Below are entries to be transcribed exactly; exclude the pictures from the copy.

■ **Document images with source code**:
---

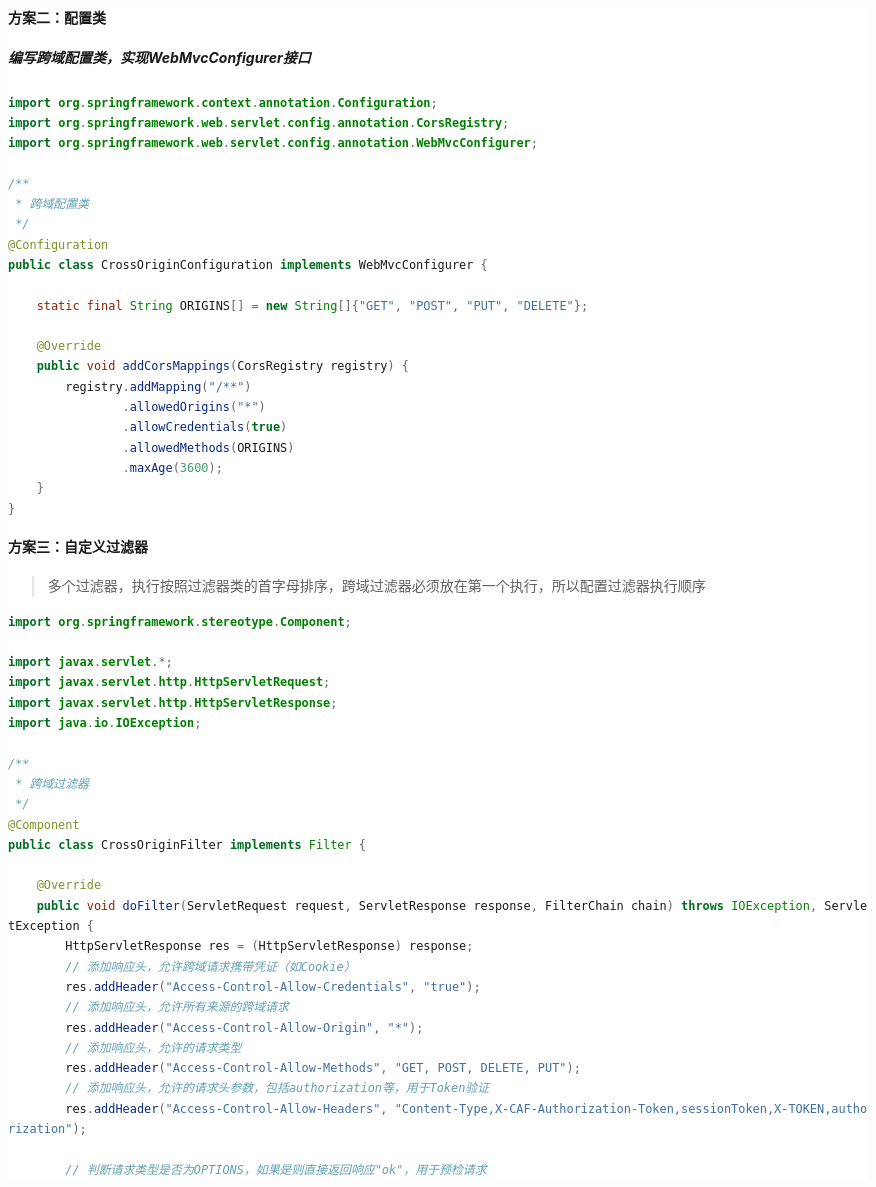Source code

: 



#### 方案二：配置类

##### 编写跨域配置类，实现WebMvcConfigurer接口

```java
import org.springframework.context.annotation.Configuration;
import org.springframework.web.servlet.config.annotation.CorsRegistry;
import org.springframework.web.servlet.config.annotation.WebMvcConfigurer;

/**
 * 跨域配置类
 */
@Configuration
public class CrossOriginConfiguration implements WebMvcConfigurer {

    static final String ORIGINS[] = new String[]{"GET", "POST", "PUT", "DELETE"};

    @Override
    public void addCorsMappings(CorsRegistry registry) {
        registry.addMapping("/**")
                .allowedOrigins("*")
                .allowCredentials(true)
                .allowedMethods(ORIGINS)
                .maxAge(3600);
    }
}
```





#### 方案三：自定义过滤器

> 多个过滤器，执行按照过滤器类的首字母排序，跨域过滤器必须放在第一个执行，所以配置过滤器执行顺序

```java
import org.springframework.stereotype.Component;

import javax.servlet.*;
import javax.servlet.http.HttpServletRequest;
import javax.servlet.http.HttpServletResponse;
import java.io.IOException;

/**
 * 跨域过滤器
 */
@Component
public class CrossOriginFilter implements Filter {

    @Override
    public void doFilter(ServletRequest request, ServletResponse response, FilterChain chain) throws IOException, ServletException {
        HttpServletResponse res = (HttpServletResponse) response;
        // 添加响应头，允许跨域请求携带凭证（如Cookie）
        res.addHeader("Access-Control-Allow-Credentials", "true");
        // 添加响应头，允许所有来源的跨域请求
        res.addHeader("Access-Control-Allow-Origin", "*");
        // 添加响应头，允许的请求类型
        res.addHeader("Access-Control-Allow-Methods", "GET, POST, DELETE, PUT");
        // 添加响应头，允许的请求头参数，包括authorization等，用于Token验证
        res.addHeader("Access-Control-Allow-Headers", "Content-Type,X-CAF-Authorization-Token,sessionToken,X-TOKEN,authorization");

        // 判断请求类型是否为OPTIONS，如果是则直接返回响应"ok"，用于预检请求
```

---

■ **Expected answer**:
Source code

: 



#### 方案二：配置类

##### 编写跨域配置类，实现WebMvcConfigurer接口

```java
import org.springframework.context.annotation.Configuration;
import org.springframework.web.servlet.config.annotation.CorsRegistry;
import org.springframework.web.servlet.config.annotation.WebMvcConfigurer;

/**
 * 跨域配置类
 */
@Configuration
public class CrossOriginConfiguration implements WebMvcConfigurer {

    static final String ORIGINS[] = new String[]{"GET", "POST", "PUT", "DELETE"};

    @Override
    public void addCorsMappings(CorsRegistry registry) {
        registry.addMapping("/**")
                .allowedOrigins("*")
                .allowCredentials(true)
                .allowedMethods(ORIGINS)
                .maxAge(3600);
    }
}
```





#### 方案三：自定义过滤器

> 多个过滤器，执行按照过滤器类的首字母排序，跨域过滤器必须放在第一个执行，所以配置过滤器执行顺序

```java
import org.springframework.stereotype.Component;

import javax.servlet.*;
import javax.servlet.http.HttpServletRequest;
import javax.servlet.http.HttpServletResponse;
import java.io.IOException;

/**
 * 跨域过滤器
 */
@Component
public class CrossOriginFilter implements Filter {

    @Override
    public void doFilter(ServletRequest request, ServletResponse response, FilterChain chain) throws IOException, ServletException {
        HttpServletResponse res = (HttpServletResponse) response;
        // 添加响应头，允许跨域请求携带凭证（如Cookie）
        res.addHeader("Access-Control-Allow-Credentials", "true");
        // 添加响应头，允许所有来源的跨域请求
        res.addHeader("Access-Control-Allow-Origin", "*");
        // 添加响应头，允许的请求类型
        res.addHeader("Access-Control-Allow-Methods", "GET, POST, DELETE, PUT");
        // 添加响应头，允许的请求头参数，包括authorization等，用于Token验证
        res.addHeader("Access-Control-Allow-Headers", "Content-Type,X-CAF-Authorization-Token,sessionToken,X-TOKEN,authorization");

        // 判断请求类型是否为OPTIONS，如果是则直接返回响应"ok"，用于预检请求
```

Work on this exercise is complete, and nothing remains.